── SOURCE MATERIAL ──

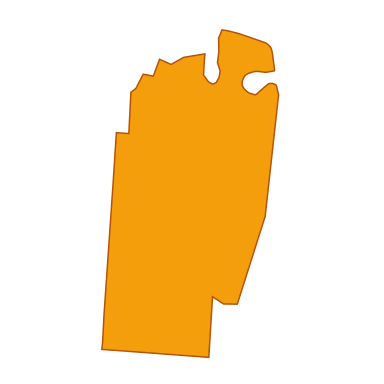 Jefferson, Mississippi, United States of America, rotated 94°
{"feature_id": "52423323B23830846230255", "entity_name": "Jefferson", "entity_type": "district", "adm_level": 2, "iso_a3": "USA", "parent_name": "United States of America", "parent_adm1": "Mississippi", "projection": "mercator", "projection_center": [-91.21, 31.74], "detail": "fine", "context": "isolated", "style": "filled", "palette": "amber", "viewbox_px": 384, "rotation_deg": 94, "n_neighbors": 0, "source": "geoboundaries", "source_scale": "gbopen_adm2", "svg_char_len": 932}
<svg xmlns="http://www.w3.org/2000/svg" viewBox="0 0 384 384"><g transform="rotate(94 192 192)"><path d="M53.3,188.8L58.3,209.8L66.2,221.7L61.9,233.6L79.1,238.7L77.9,248.9L92.6,255.2L96.8,259.9L138.1,259.1L138.1,271.6L151.9,271.5L192.8,271.3L320.8,271.2L348.6,270.7L355.3,271.0L355.5,217.5L355.8,163.7L295.1,164.2L301.5,152.7L300.7,139.0L259.4,129.0L211.2,117.3L89.0,112.4L80.5,115.1L79.4,115.8L78.8,116.8L78.1,119.2L78.2,121.4L78.5,122.7L79.3,123.8L82.2,126.9L90.3,134.9L90.6,135.9L89.4,141.5L87.9,144.3L85.1,147.5L81.7,149.5L78.0,149.6L74.1,148.3L72.2,147.2L71.2,146.2L69.8,144.0L68.3,140.4L67.4,137.7L67.1,134.6L67.5,126.5L65.4,118.3L64.7,118.1L47.9,121.5L44.3,122.6L41.9,123.8L39.5,126.5L38.1,128.9L30.9,155.6L28.7,167.3L28.2,173.4L36.6,176.2L50.3,175.0L53.6,175.2L61.2,175.6L69.2,172.4L75.5,172.9L81.2,175.5L83.0,179.0L81.0,183.2L74.7,188.6L66.2,188.8L53.3,188.8Z" fill="#f59e0b" stroke="#b45309" stroke-width="1.5"/></g></svg>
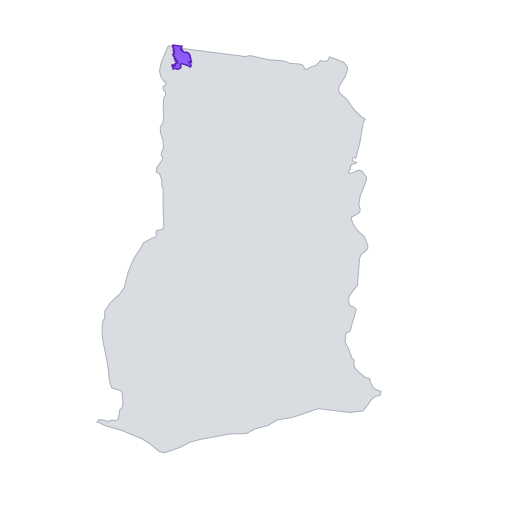 Lambussie-karni, Upper West, Ghana (highlighted), rotated 8°
{"feature_id": "2480657B9523556036154", "entity_name": "Lambussie-karni", "entity_type": "district", "adm_level": 2, "iso_a3": "GHA", "parent_name": "Ghana", "parent_adm1": "Upper West", "projection": "orthographic", "projection_center": [-2.645, 10.837], "detail": "fine", "context": "in_parent", "style": "filled", "palette": "violet", "viewbox_px": 512, "rotation_deg": 8, "n_neighbors": 0, "source": "geoboundaries", "source_scale": "gbopen_adm2", "svg_char_len": 6305}
<svg xmlns="http://www.w3.org/2000/svg" viewBox="0 0 512 512"><g transform="rotate(8 256 256)"><path d="M315.7,51.8L319.8,55.6L320.7,57.9L319.3,66.3L316.4,72.2L314.5,77.7L314.8,80.5L316.6,83.2L322.9,87.5L326.1,90.2L329.8,94.5L334.2,98.6L341.6,103.9L344.8,104.9L344.6,106.4L343.6,108.5L343.1,128.7L342.6,133.9L342.1,136.5L341.5,144.1L340.7,145.2L339.3,145.1L338.0,145.4L337.7,146.9L338.2,148.4L342.7,149.5L341.8,150.6L338.5,151.7L336.9,154.0L337.6,156.6L335.8,158.7L336.4,160.1L337.5,161.1L339.4,160.7L344.6,157.1L346.8,156.7L349.5,157.4L354.5,162.7L354.8,165.3L352.8,174.2L350.9,181.1L350.6,190.2L352.7,195.3L352.5,198.1L350.2,200.6L345.1,204.2L345.5,206.6L347.9,211.1L352.3,216.0L360.8,222.1L365.4,230.2L365.5,233.4L362.9,236.8L359.9,239.6L358.9,243.8L360.5,270.8L353.9,282.6L353.8,285.9L354.5,289.8L356.3,292.2L359.8,292.8L362.6,295.0L361.7,303.2L360.2,311.7L360.0,315.7L359.2,317.7L356.6,319.3L355.6,321.9L356.3,325.2L355.8,327.6L357.3,330.7L360.4,334.6L365.4,344.2L367.3,344.9L368.1,347.0L367.6,348.9L369.6,353.2L375.1,357.4L380.9,361.1L385.6,361.6L386.7,364.9L389.8,369.1L392.0,370.9L395.6,372.1L398.5,372.7L398.7,376.3L393.4,378.8L389.9,382.6L387.2,388.3L383.5,394.5L370.6,397.9L365.7,398.0L339.1,398.4L314.3,410.9L300.0,415.3L291.2,422.3L279.3,427.2L271.1,433.2L253.9,436.1L225.7,445.6L216.9,449.3L207.9,455.8L193.4,463.4L187.7,463.3L176.3,456.3L167.8,452.7L146.8,447.3L131.2,445.2L123.7,442.8L121.6,442.4L123.4,439.9L127.7,439.7L132.3,440.5L135.8,438.6L140.9,438.3L142.2,436.3L142.6,431.1L142.5,427.0L144.3,425.2L144.8,420.3L142.3,409.5L140.5,408.2L131.4,406.7L130.7,404.5L129.1,402.3L127.4,396.7L125.4,388.4L122.2,378.1L116.1,361.1L114.6,355.1L113.6,349.0L113.3,341.7L114.6,339.0L114.4,335.2L113.9,331.4L118.2,322.8L126.6,312.2L128.4,308.4L130.0,305.8L130.2,302.0L131.7,289.6L135.7,274.7L138.3,269.1L140.0,266.0L142.0,261.0L142.6,258.7L150.4,252.9L153.9,251.3L154.7,249.0L153.5,246.5L154.0,244.8L155.9,243.9L158.7,243.2L160.8,240.8L157.5,222.4L154.9,204.0L154.7,202.5L153.2,199.9L151.6,192.4L149.0,187.9L145.4,186.6L145.4,182.5L149.1,175.4L150.0,171.2L148.2,170.0L148.0,166.8L149.3,161.6L148.6,158.4L148.0,155.0L144.2,146.9L143.2,141.2L145.2,137.9L145.1,130.6L143.1,119.4L142.7,112.3L144.1,109.3L143.5,106.5L140.7,103.8L140.5,101.2L142.9,98.7L142.6,96.7L139.6,95.3L137.0,91.8L134.7,86.4L135.2,77.6L139.6,61.4L140.1,60.0L145.1,60.1L145.1,60.8L160.5,60.7L178.2,60.5L199.2,60.2L218.4,60.0L219.2,59.3L222.4,58.4L241.7,59.9L253.8,59.0L259.0,59.5L262.7,60.6L271.1,59.9L275.5,60.3L278.9,64.3L280.3,64.2L282.1,62.5L285.5,60.5L288.8,59.0L291.2,55.8L292.7,53.4L294.9,53.9L298.1,53.7L300.2,51.7L301.0,48.6L315.7,51.8Z" fill="#d9dde1" stroke="#a8b0b8" stroke-width="1"/><path d="M165.3,76.7L165.1,76.2L164.9,75.8L164.8,75.6L164.7,75.4L164.7,75.1L164.5,74.8L164.4,74.6L164.3,74.4L163.8,74.0L163.7,73.8L163.4,73.7L163.2,73.6L162.9,73.8L162.7,73.8L162.5,73.7L162.5,73.4L162.8,73.1L163.0,73.1L163.2,73.3L163.3,73.3L163.4,73.2L163.8,73.0L164.1,72.9L164.5,72.9L164.9,72.9L165.0,72.9L164.9,72.7L165.0,72.6L164.9,72.4L164.7,72.1L164.7,71.9L164.5,71.7L164.5,71.2L164.3,70.8L164.2,70.7L164.0,70.2L163.9,70.0L163.9,69.9L163.8,69.7L163.7,69.4L163.7,69.2L163.7,68.9L163.4,68.8L163.1,68.6L163.0,68.3L163.1,67.8L162.9,67.4L162.7,67.2L162.8,66.9L162.8,66.6L162.4,66.1L161.7,65.2L161.3,64.9L160.8,64.9L160.7,64.8L160.4,64.6L160.3,64.3L160.2,64.1L159.9,64.1L159.7,64.1L159.4,64.2L159.4,64.3L159.1,64.3L158.9,64.1L158.7,64.0L158.3,64.1L158.0,64.0L157.9,64.0L157.6,64.2L157.3,64.2L157.1,64.2L156.7,64.2L156.3,64.1L156.0,64.0L155.7,64.0L155.5,63.9L155.3,64.0L154.9,63.8L154.9,63.6L155.0,63.2L154.8,62.9L154.7,62.8L154.7,62.7L154.4,62.6L154.1,62.7L154.0,62.3L154.1,62.0L153.9,61.9L153.7,62.0L153.0,62.0L152.8,62.0L152.7,61.9L152.7,61.7L152.6,61.4L152.7,61.1L152.8,60.9L152.7,60.9L152.7,60.6L152.6,60.3L152.7,60.0L152.8,59.8L152.9,59.7L153.3,59.5L153.5,59.2L153.5,58.6L153.3,58.7L153.0,58.7L146.8,58.7L144.9,58.7L144.6,58.7L144.5,58.8L144.4,58.9L144.3,59.0L144.1,59.1L144.0,59.4L144.0,59.5L144.1,59.8L144.3,60.2L144.5,60.2L144.8,60.4L144.9,60.6L144.9,60.8L145.0,61.0L144.9,61.1L145.0,61.3L145.4,61.7L145.4,61.9L145.5,61.9L145.4,62.0L145.4,62.3L145.5,62.6L145.5,62.8L145.6,63.0L145.8,63.1L145.9,63.4L146.1,63.4L146.1,63.5L145.9,63.9L145.7,64.1L145.5,64.3L145.9,64.5L146.1,64.6L146.2,66.3L146.4,66.1L146.8,65.8L146.9,67.1L146.3,67.4L146.1,67.5L145.8,67.8L145.7,68.0L146.0,68.0L146.1,69.2L146.4,69.3L146.6,69.4L146.9,69.5L147.0,69.5L147.4,69.7L147.5,69.8L147.3,70.1L147.5,70.3L147.8,70.4L147.8,70.5L147.7,70.8L147.5,71.0L147.7,71.4L147.6,71.5L147.8,72.1L148.0,72.1L148.7,71.9L149.0,71.9L149.1,72.0L149.2,72.3L149.2,72.5L149.2,72.8L149.0,73.0L149.3,73.1L149.2,73.1L149.1,73.3L149.1,73.5L149.0,73.8L148.9,74.1L149.1,74.2L149.3,74.2L149.5,74.1L149.8,73.9L150.1,73.9L150.7,73.6L150.8,73.8L150.9,74.1L151.0,74.2L150.9,74.3L150.8,74.5L151.0,74.8L151.1,75.0L151.3,75.2L151.2,75.2L151.3,75.3L151.4,75.5L151.2,75.9L151.1,76.0L150.9,76.2L150.7,76.2L150.4,76.3L150.2,76.4L149.9,76.4L149.5,76.4L149.3,76.3L149.1,76.4L148.9,76.3L148.7,76.2L148.8,76.3L148.9,76.5L149.0,77.0L149.1,77.3L149.3,77.5L149.4,77.8L149.5,78.1L149.6,78.3L149.6,78.5L149.4,78.6L149.2,78.6L148.9,78.5L148.8,78.4L148.7,78.4L148.6,78.5L148.4,78.4L148.2,78.4L148.2,78.5L148.2,78.8L147.9,78.9L147.9,78.7L147.7,78.5L147.6,78.4L147.4,78.3L147.2,78.5L146.9,78.7L146.7,78.5L146.6,78.4L146.3,78.6L146.4,78.8L146.5,78.9L146.5,79.1L146.7,79.3L146.7,79.6L146.7,79.9L146.8,79.9L146.8,80.1L146.8,80.3L146.9,80.5L147.0,80.6L147.3,80.5L147.3,80.3L147.5,80.2L147.4,80.4L147.4,80.5L147.4,80.9L147.5,81.0L147.8,81.4L147.9,81.5L148.0,81.6L148.1,81.9L148.1,82.0L148.0,82.3L148.3,82.2L148.6,82.0L149.2,81.7L149.8,81.6L150.6,81.5L150.9,81.7L151.1,81.7L151.4,81.8L151.7,82.0L151.8,82.0L152.5,82.0L153.0,81.9L153.2,81.6L153.5,81.3L153.5,81.2L154.3,80.7L154.5,80.5L154.8,80.4L155.3,80.1L155.4,79.9L155.4,79.7L155.3,79.2L155.2,78.8L155.2,78.5L155.2,78.4L155.1,78.2L154.9,78.0L154.9,77.9L154.9,77.7L154.7,77.3L154.6,77.2L154.4,77.0L154.3,76.8L154.5,76.6L154.8,76.4L155.0,76.2L156.0,76.0L156.5,76.0L156.8,76.0L159.1,76.3L160.0,76.7L161.8,76.8L162.3,77.0L162.6,77.1L162.9,77.2L163.1,77.3L163.3,77.3L163.4,77.5L163.7,77.7L163.8,77.7L163.9,77.8L164.3,78.0L164.4,77.9L164.5,77.9L164.8,77.7L164.9,77.4L165.1,77.1L165.2,76.8L165.3,76.7L165.3,76.7Z" fill="#8b5cf6" stroke="#5b21b6" stroke-width="1.5"/></g></svg>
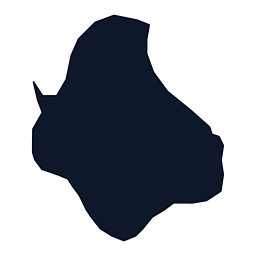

───

» **WHAT IS EXPECTED**
Can you return, word for word, everything from the first line of the rows through the line containing "Lambussie-karni, Upper West, Ghana", both of those lines included? Leave the pictures out of your answer.

» **TASK RESPONSE**
 Jefferson, Mississippi, United States of America, rotated 94°
{"feature_id": "52423323B23830846230255", "entity_name": "Jefferson", "entity_type": "district", "adm_level": 2, "iso_a3": "USA", "parent_name": "United States of America", "parent_adm1": "Mississippi", "projection": "mercator", "projection_center": [-91.21, 31.74], "detail": "fine", "context": "isolated", "style": "filled", "palette": "amber", "viewbox_px": 384, "rotation_deg": 94, "n_neighbors": 0, "source": "geoboundaries", "source_scale": "gbopen_adm2", "svg_char_len": 932}
<svg xmlns="http://www.w3.org/2000/svg" viewBox="0 0 384 384"><g transform="rotate(94 192 192)"><path d="M53.3,188.8L58.3,209.8L66.2,221.7L61.9,233.6L79.1,238.7L77.9,248.9L92.6,255.2L96.8,259.9L138.1,259.1L138.1,271.6L151.9,271.5L192.8,271.3L320.8,271.2L348.6,270.7L355.3,271.0L355.5,217.5L355.8,163.7L295.1,164.2L301.5,152.7L300.7,139.0L259.4,129.0L211.2,117.3L89.0,112.4L80.5,115.1L79.4,115.8L78.8,116.8L78.1,119.2L78.2,121.4L78.5,122.7L79.3,123.8L82.2,126.9L90.3,134.9L90.6,135.9L89.4,141.5L87.9,144.3L85.1,147.5L81.7,149.5L78.0,149.6L74.1,148.3L72.2,147.2L71.2,146.2L69.8,144.0L68.3,140.4L67.4,137.7L67.1,134.6L67.5,126.5L65.4,118.3L64.7,118.1L47.9,121.5L44.3,122.6L41.9,123.8L39.5,126.5L38.1,128.9L30.9,155.6L28.7,167.3L28.2,173.4L36.6,176.2L50.3,175.0L53.6,175.2L61.2,175.6L69.2,172.4L75.5,172.9L81.2,175.5L83.0,179.0L81.0,183.2L74.7,188.6L66.2,188.8L53.3,188.8Z" fill="#f59e0b" stroke="#b45309" stroke-width="1.5"/></g></svg>
 Lambussie-karni, Upper West, Ghana (highlighted), rotated 8°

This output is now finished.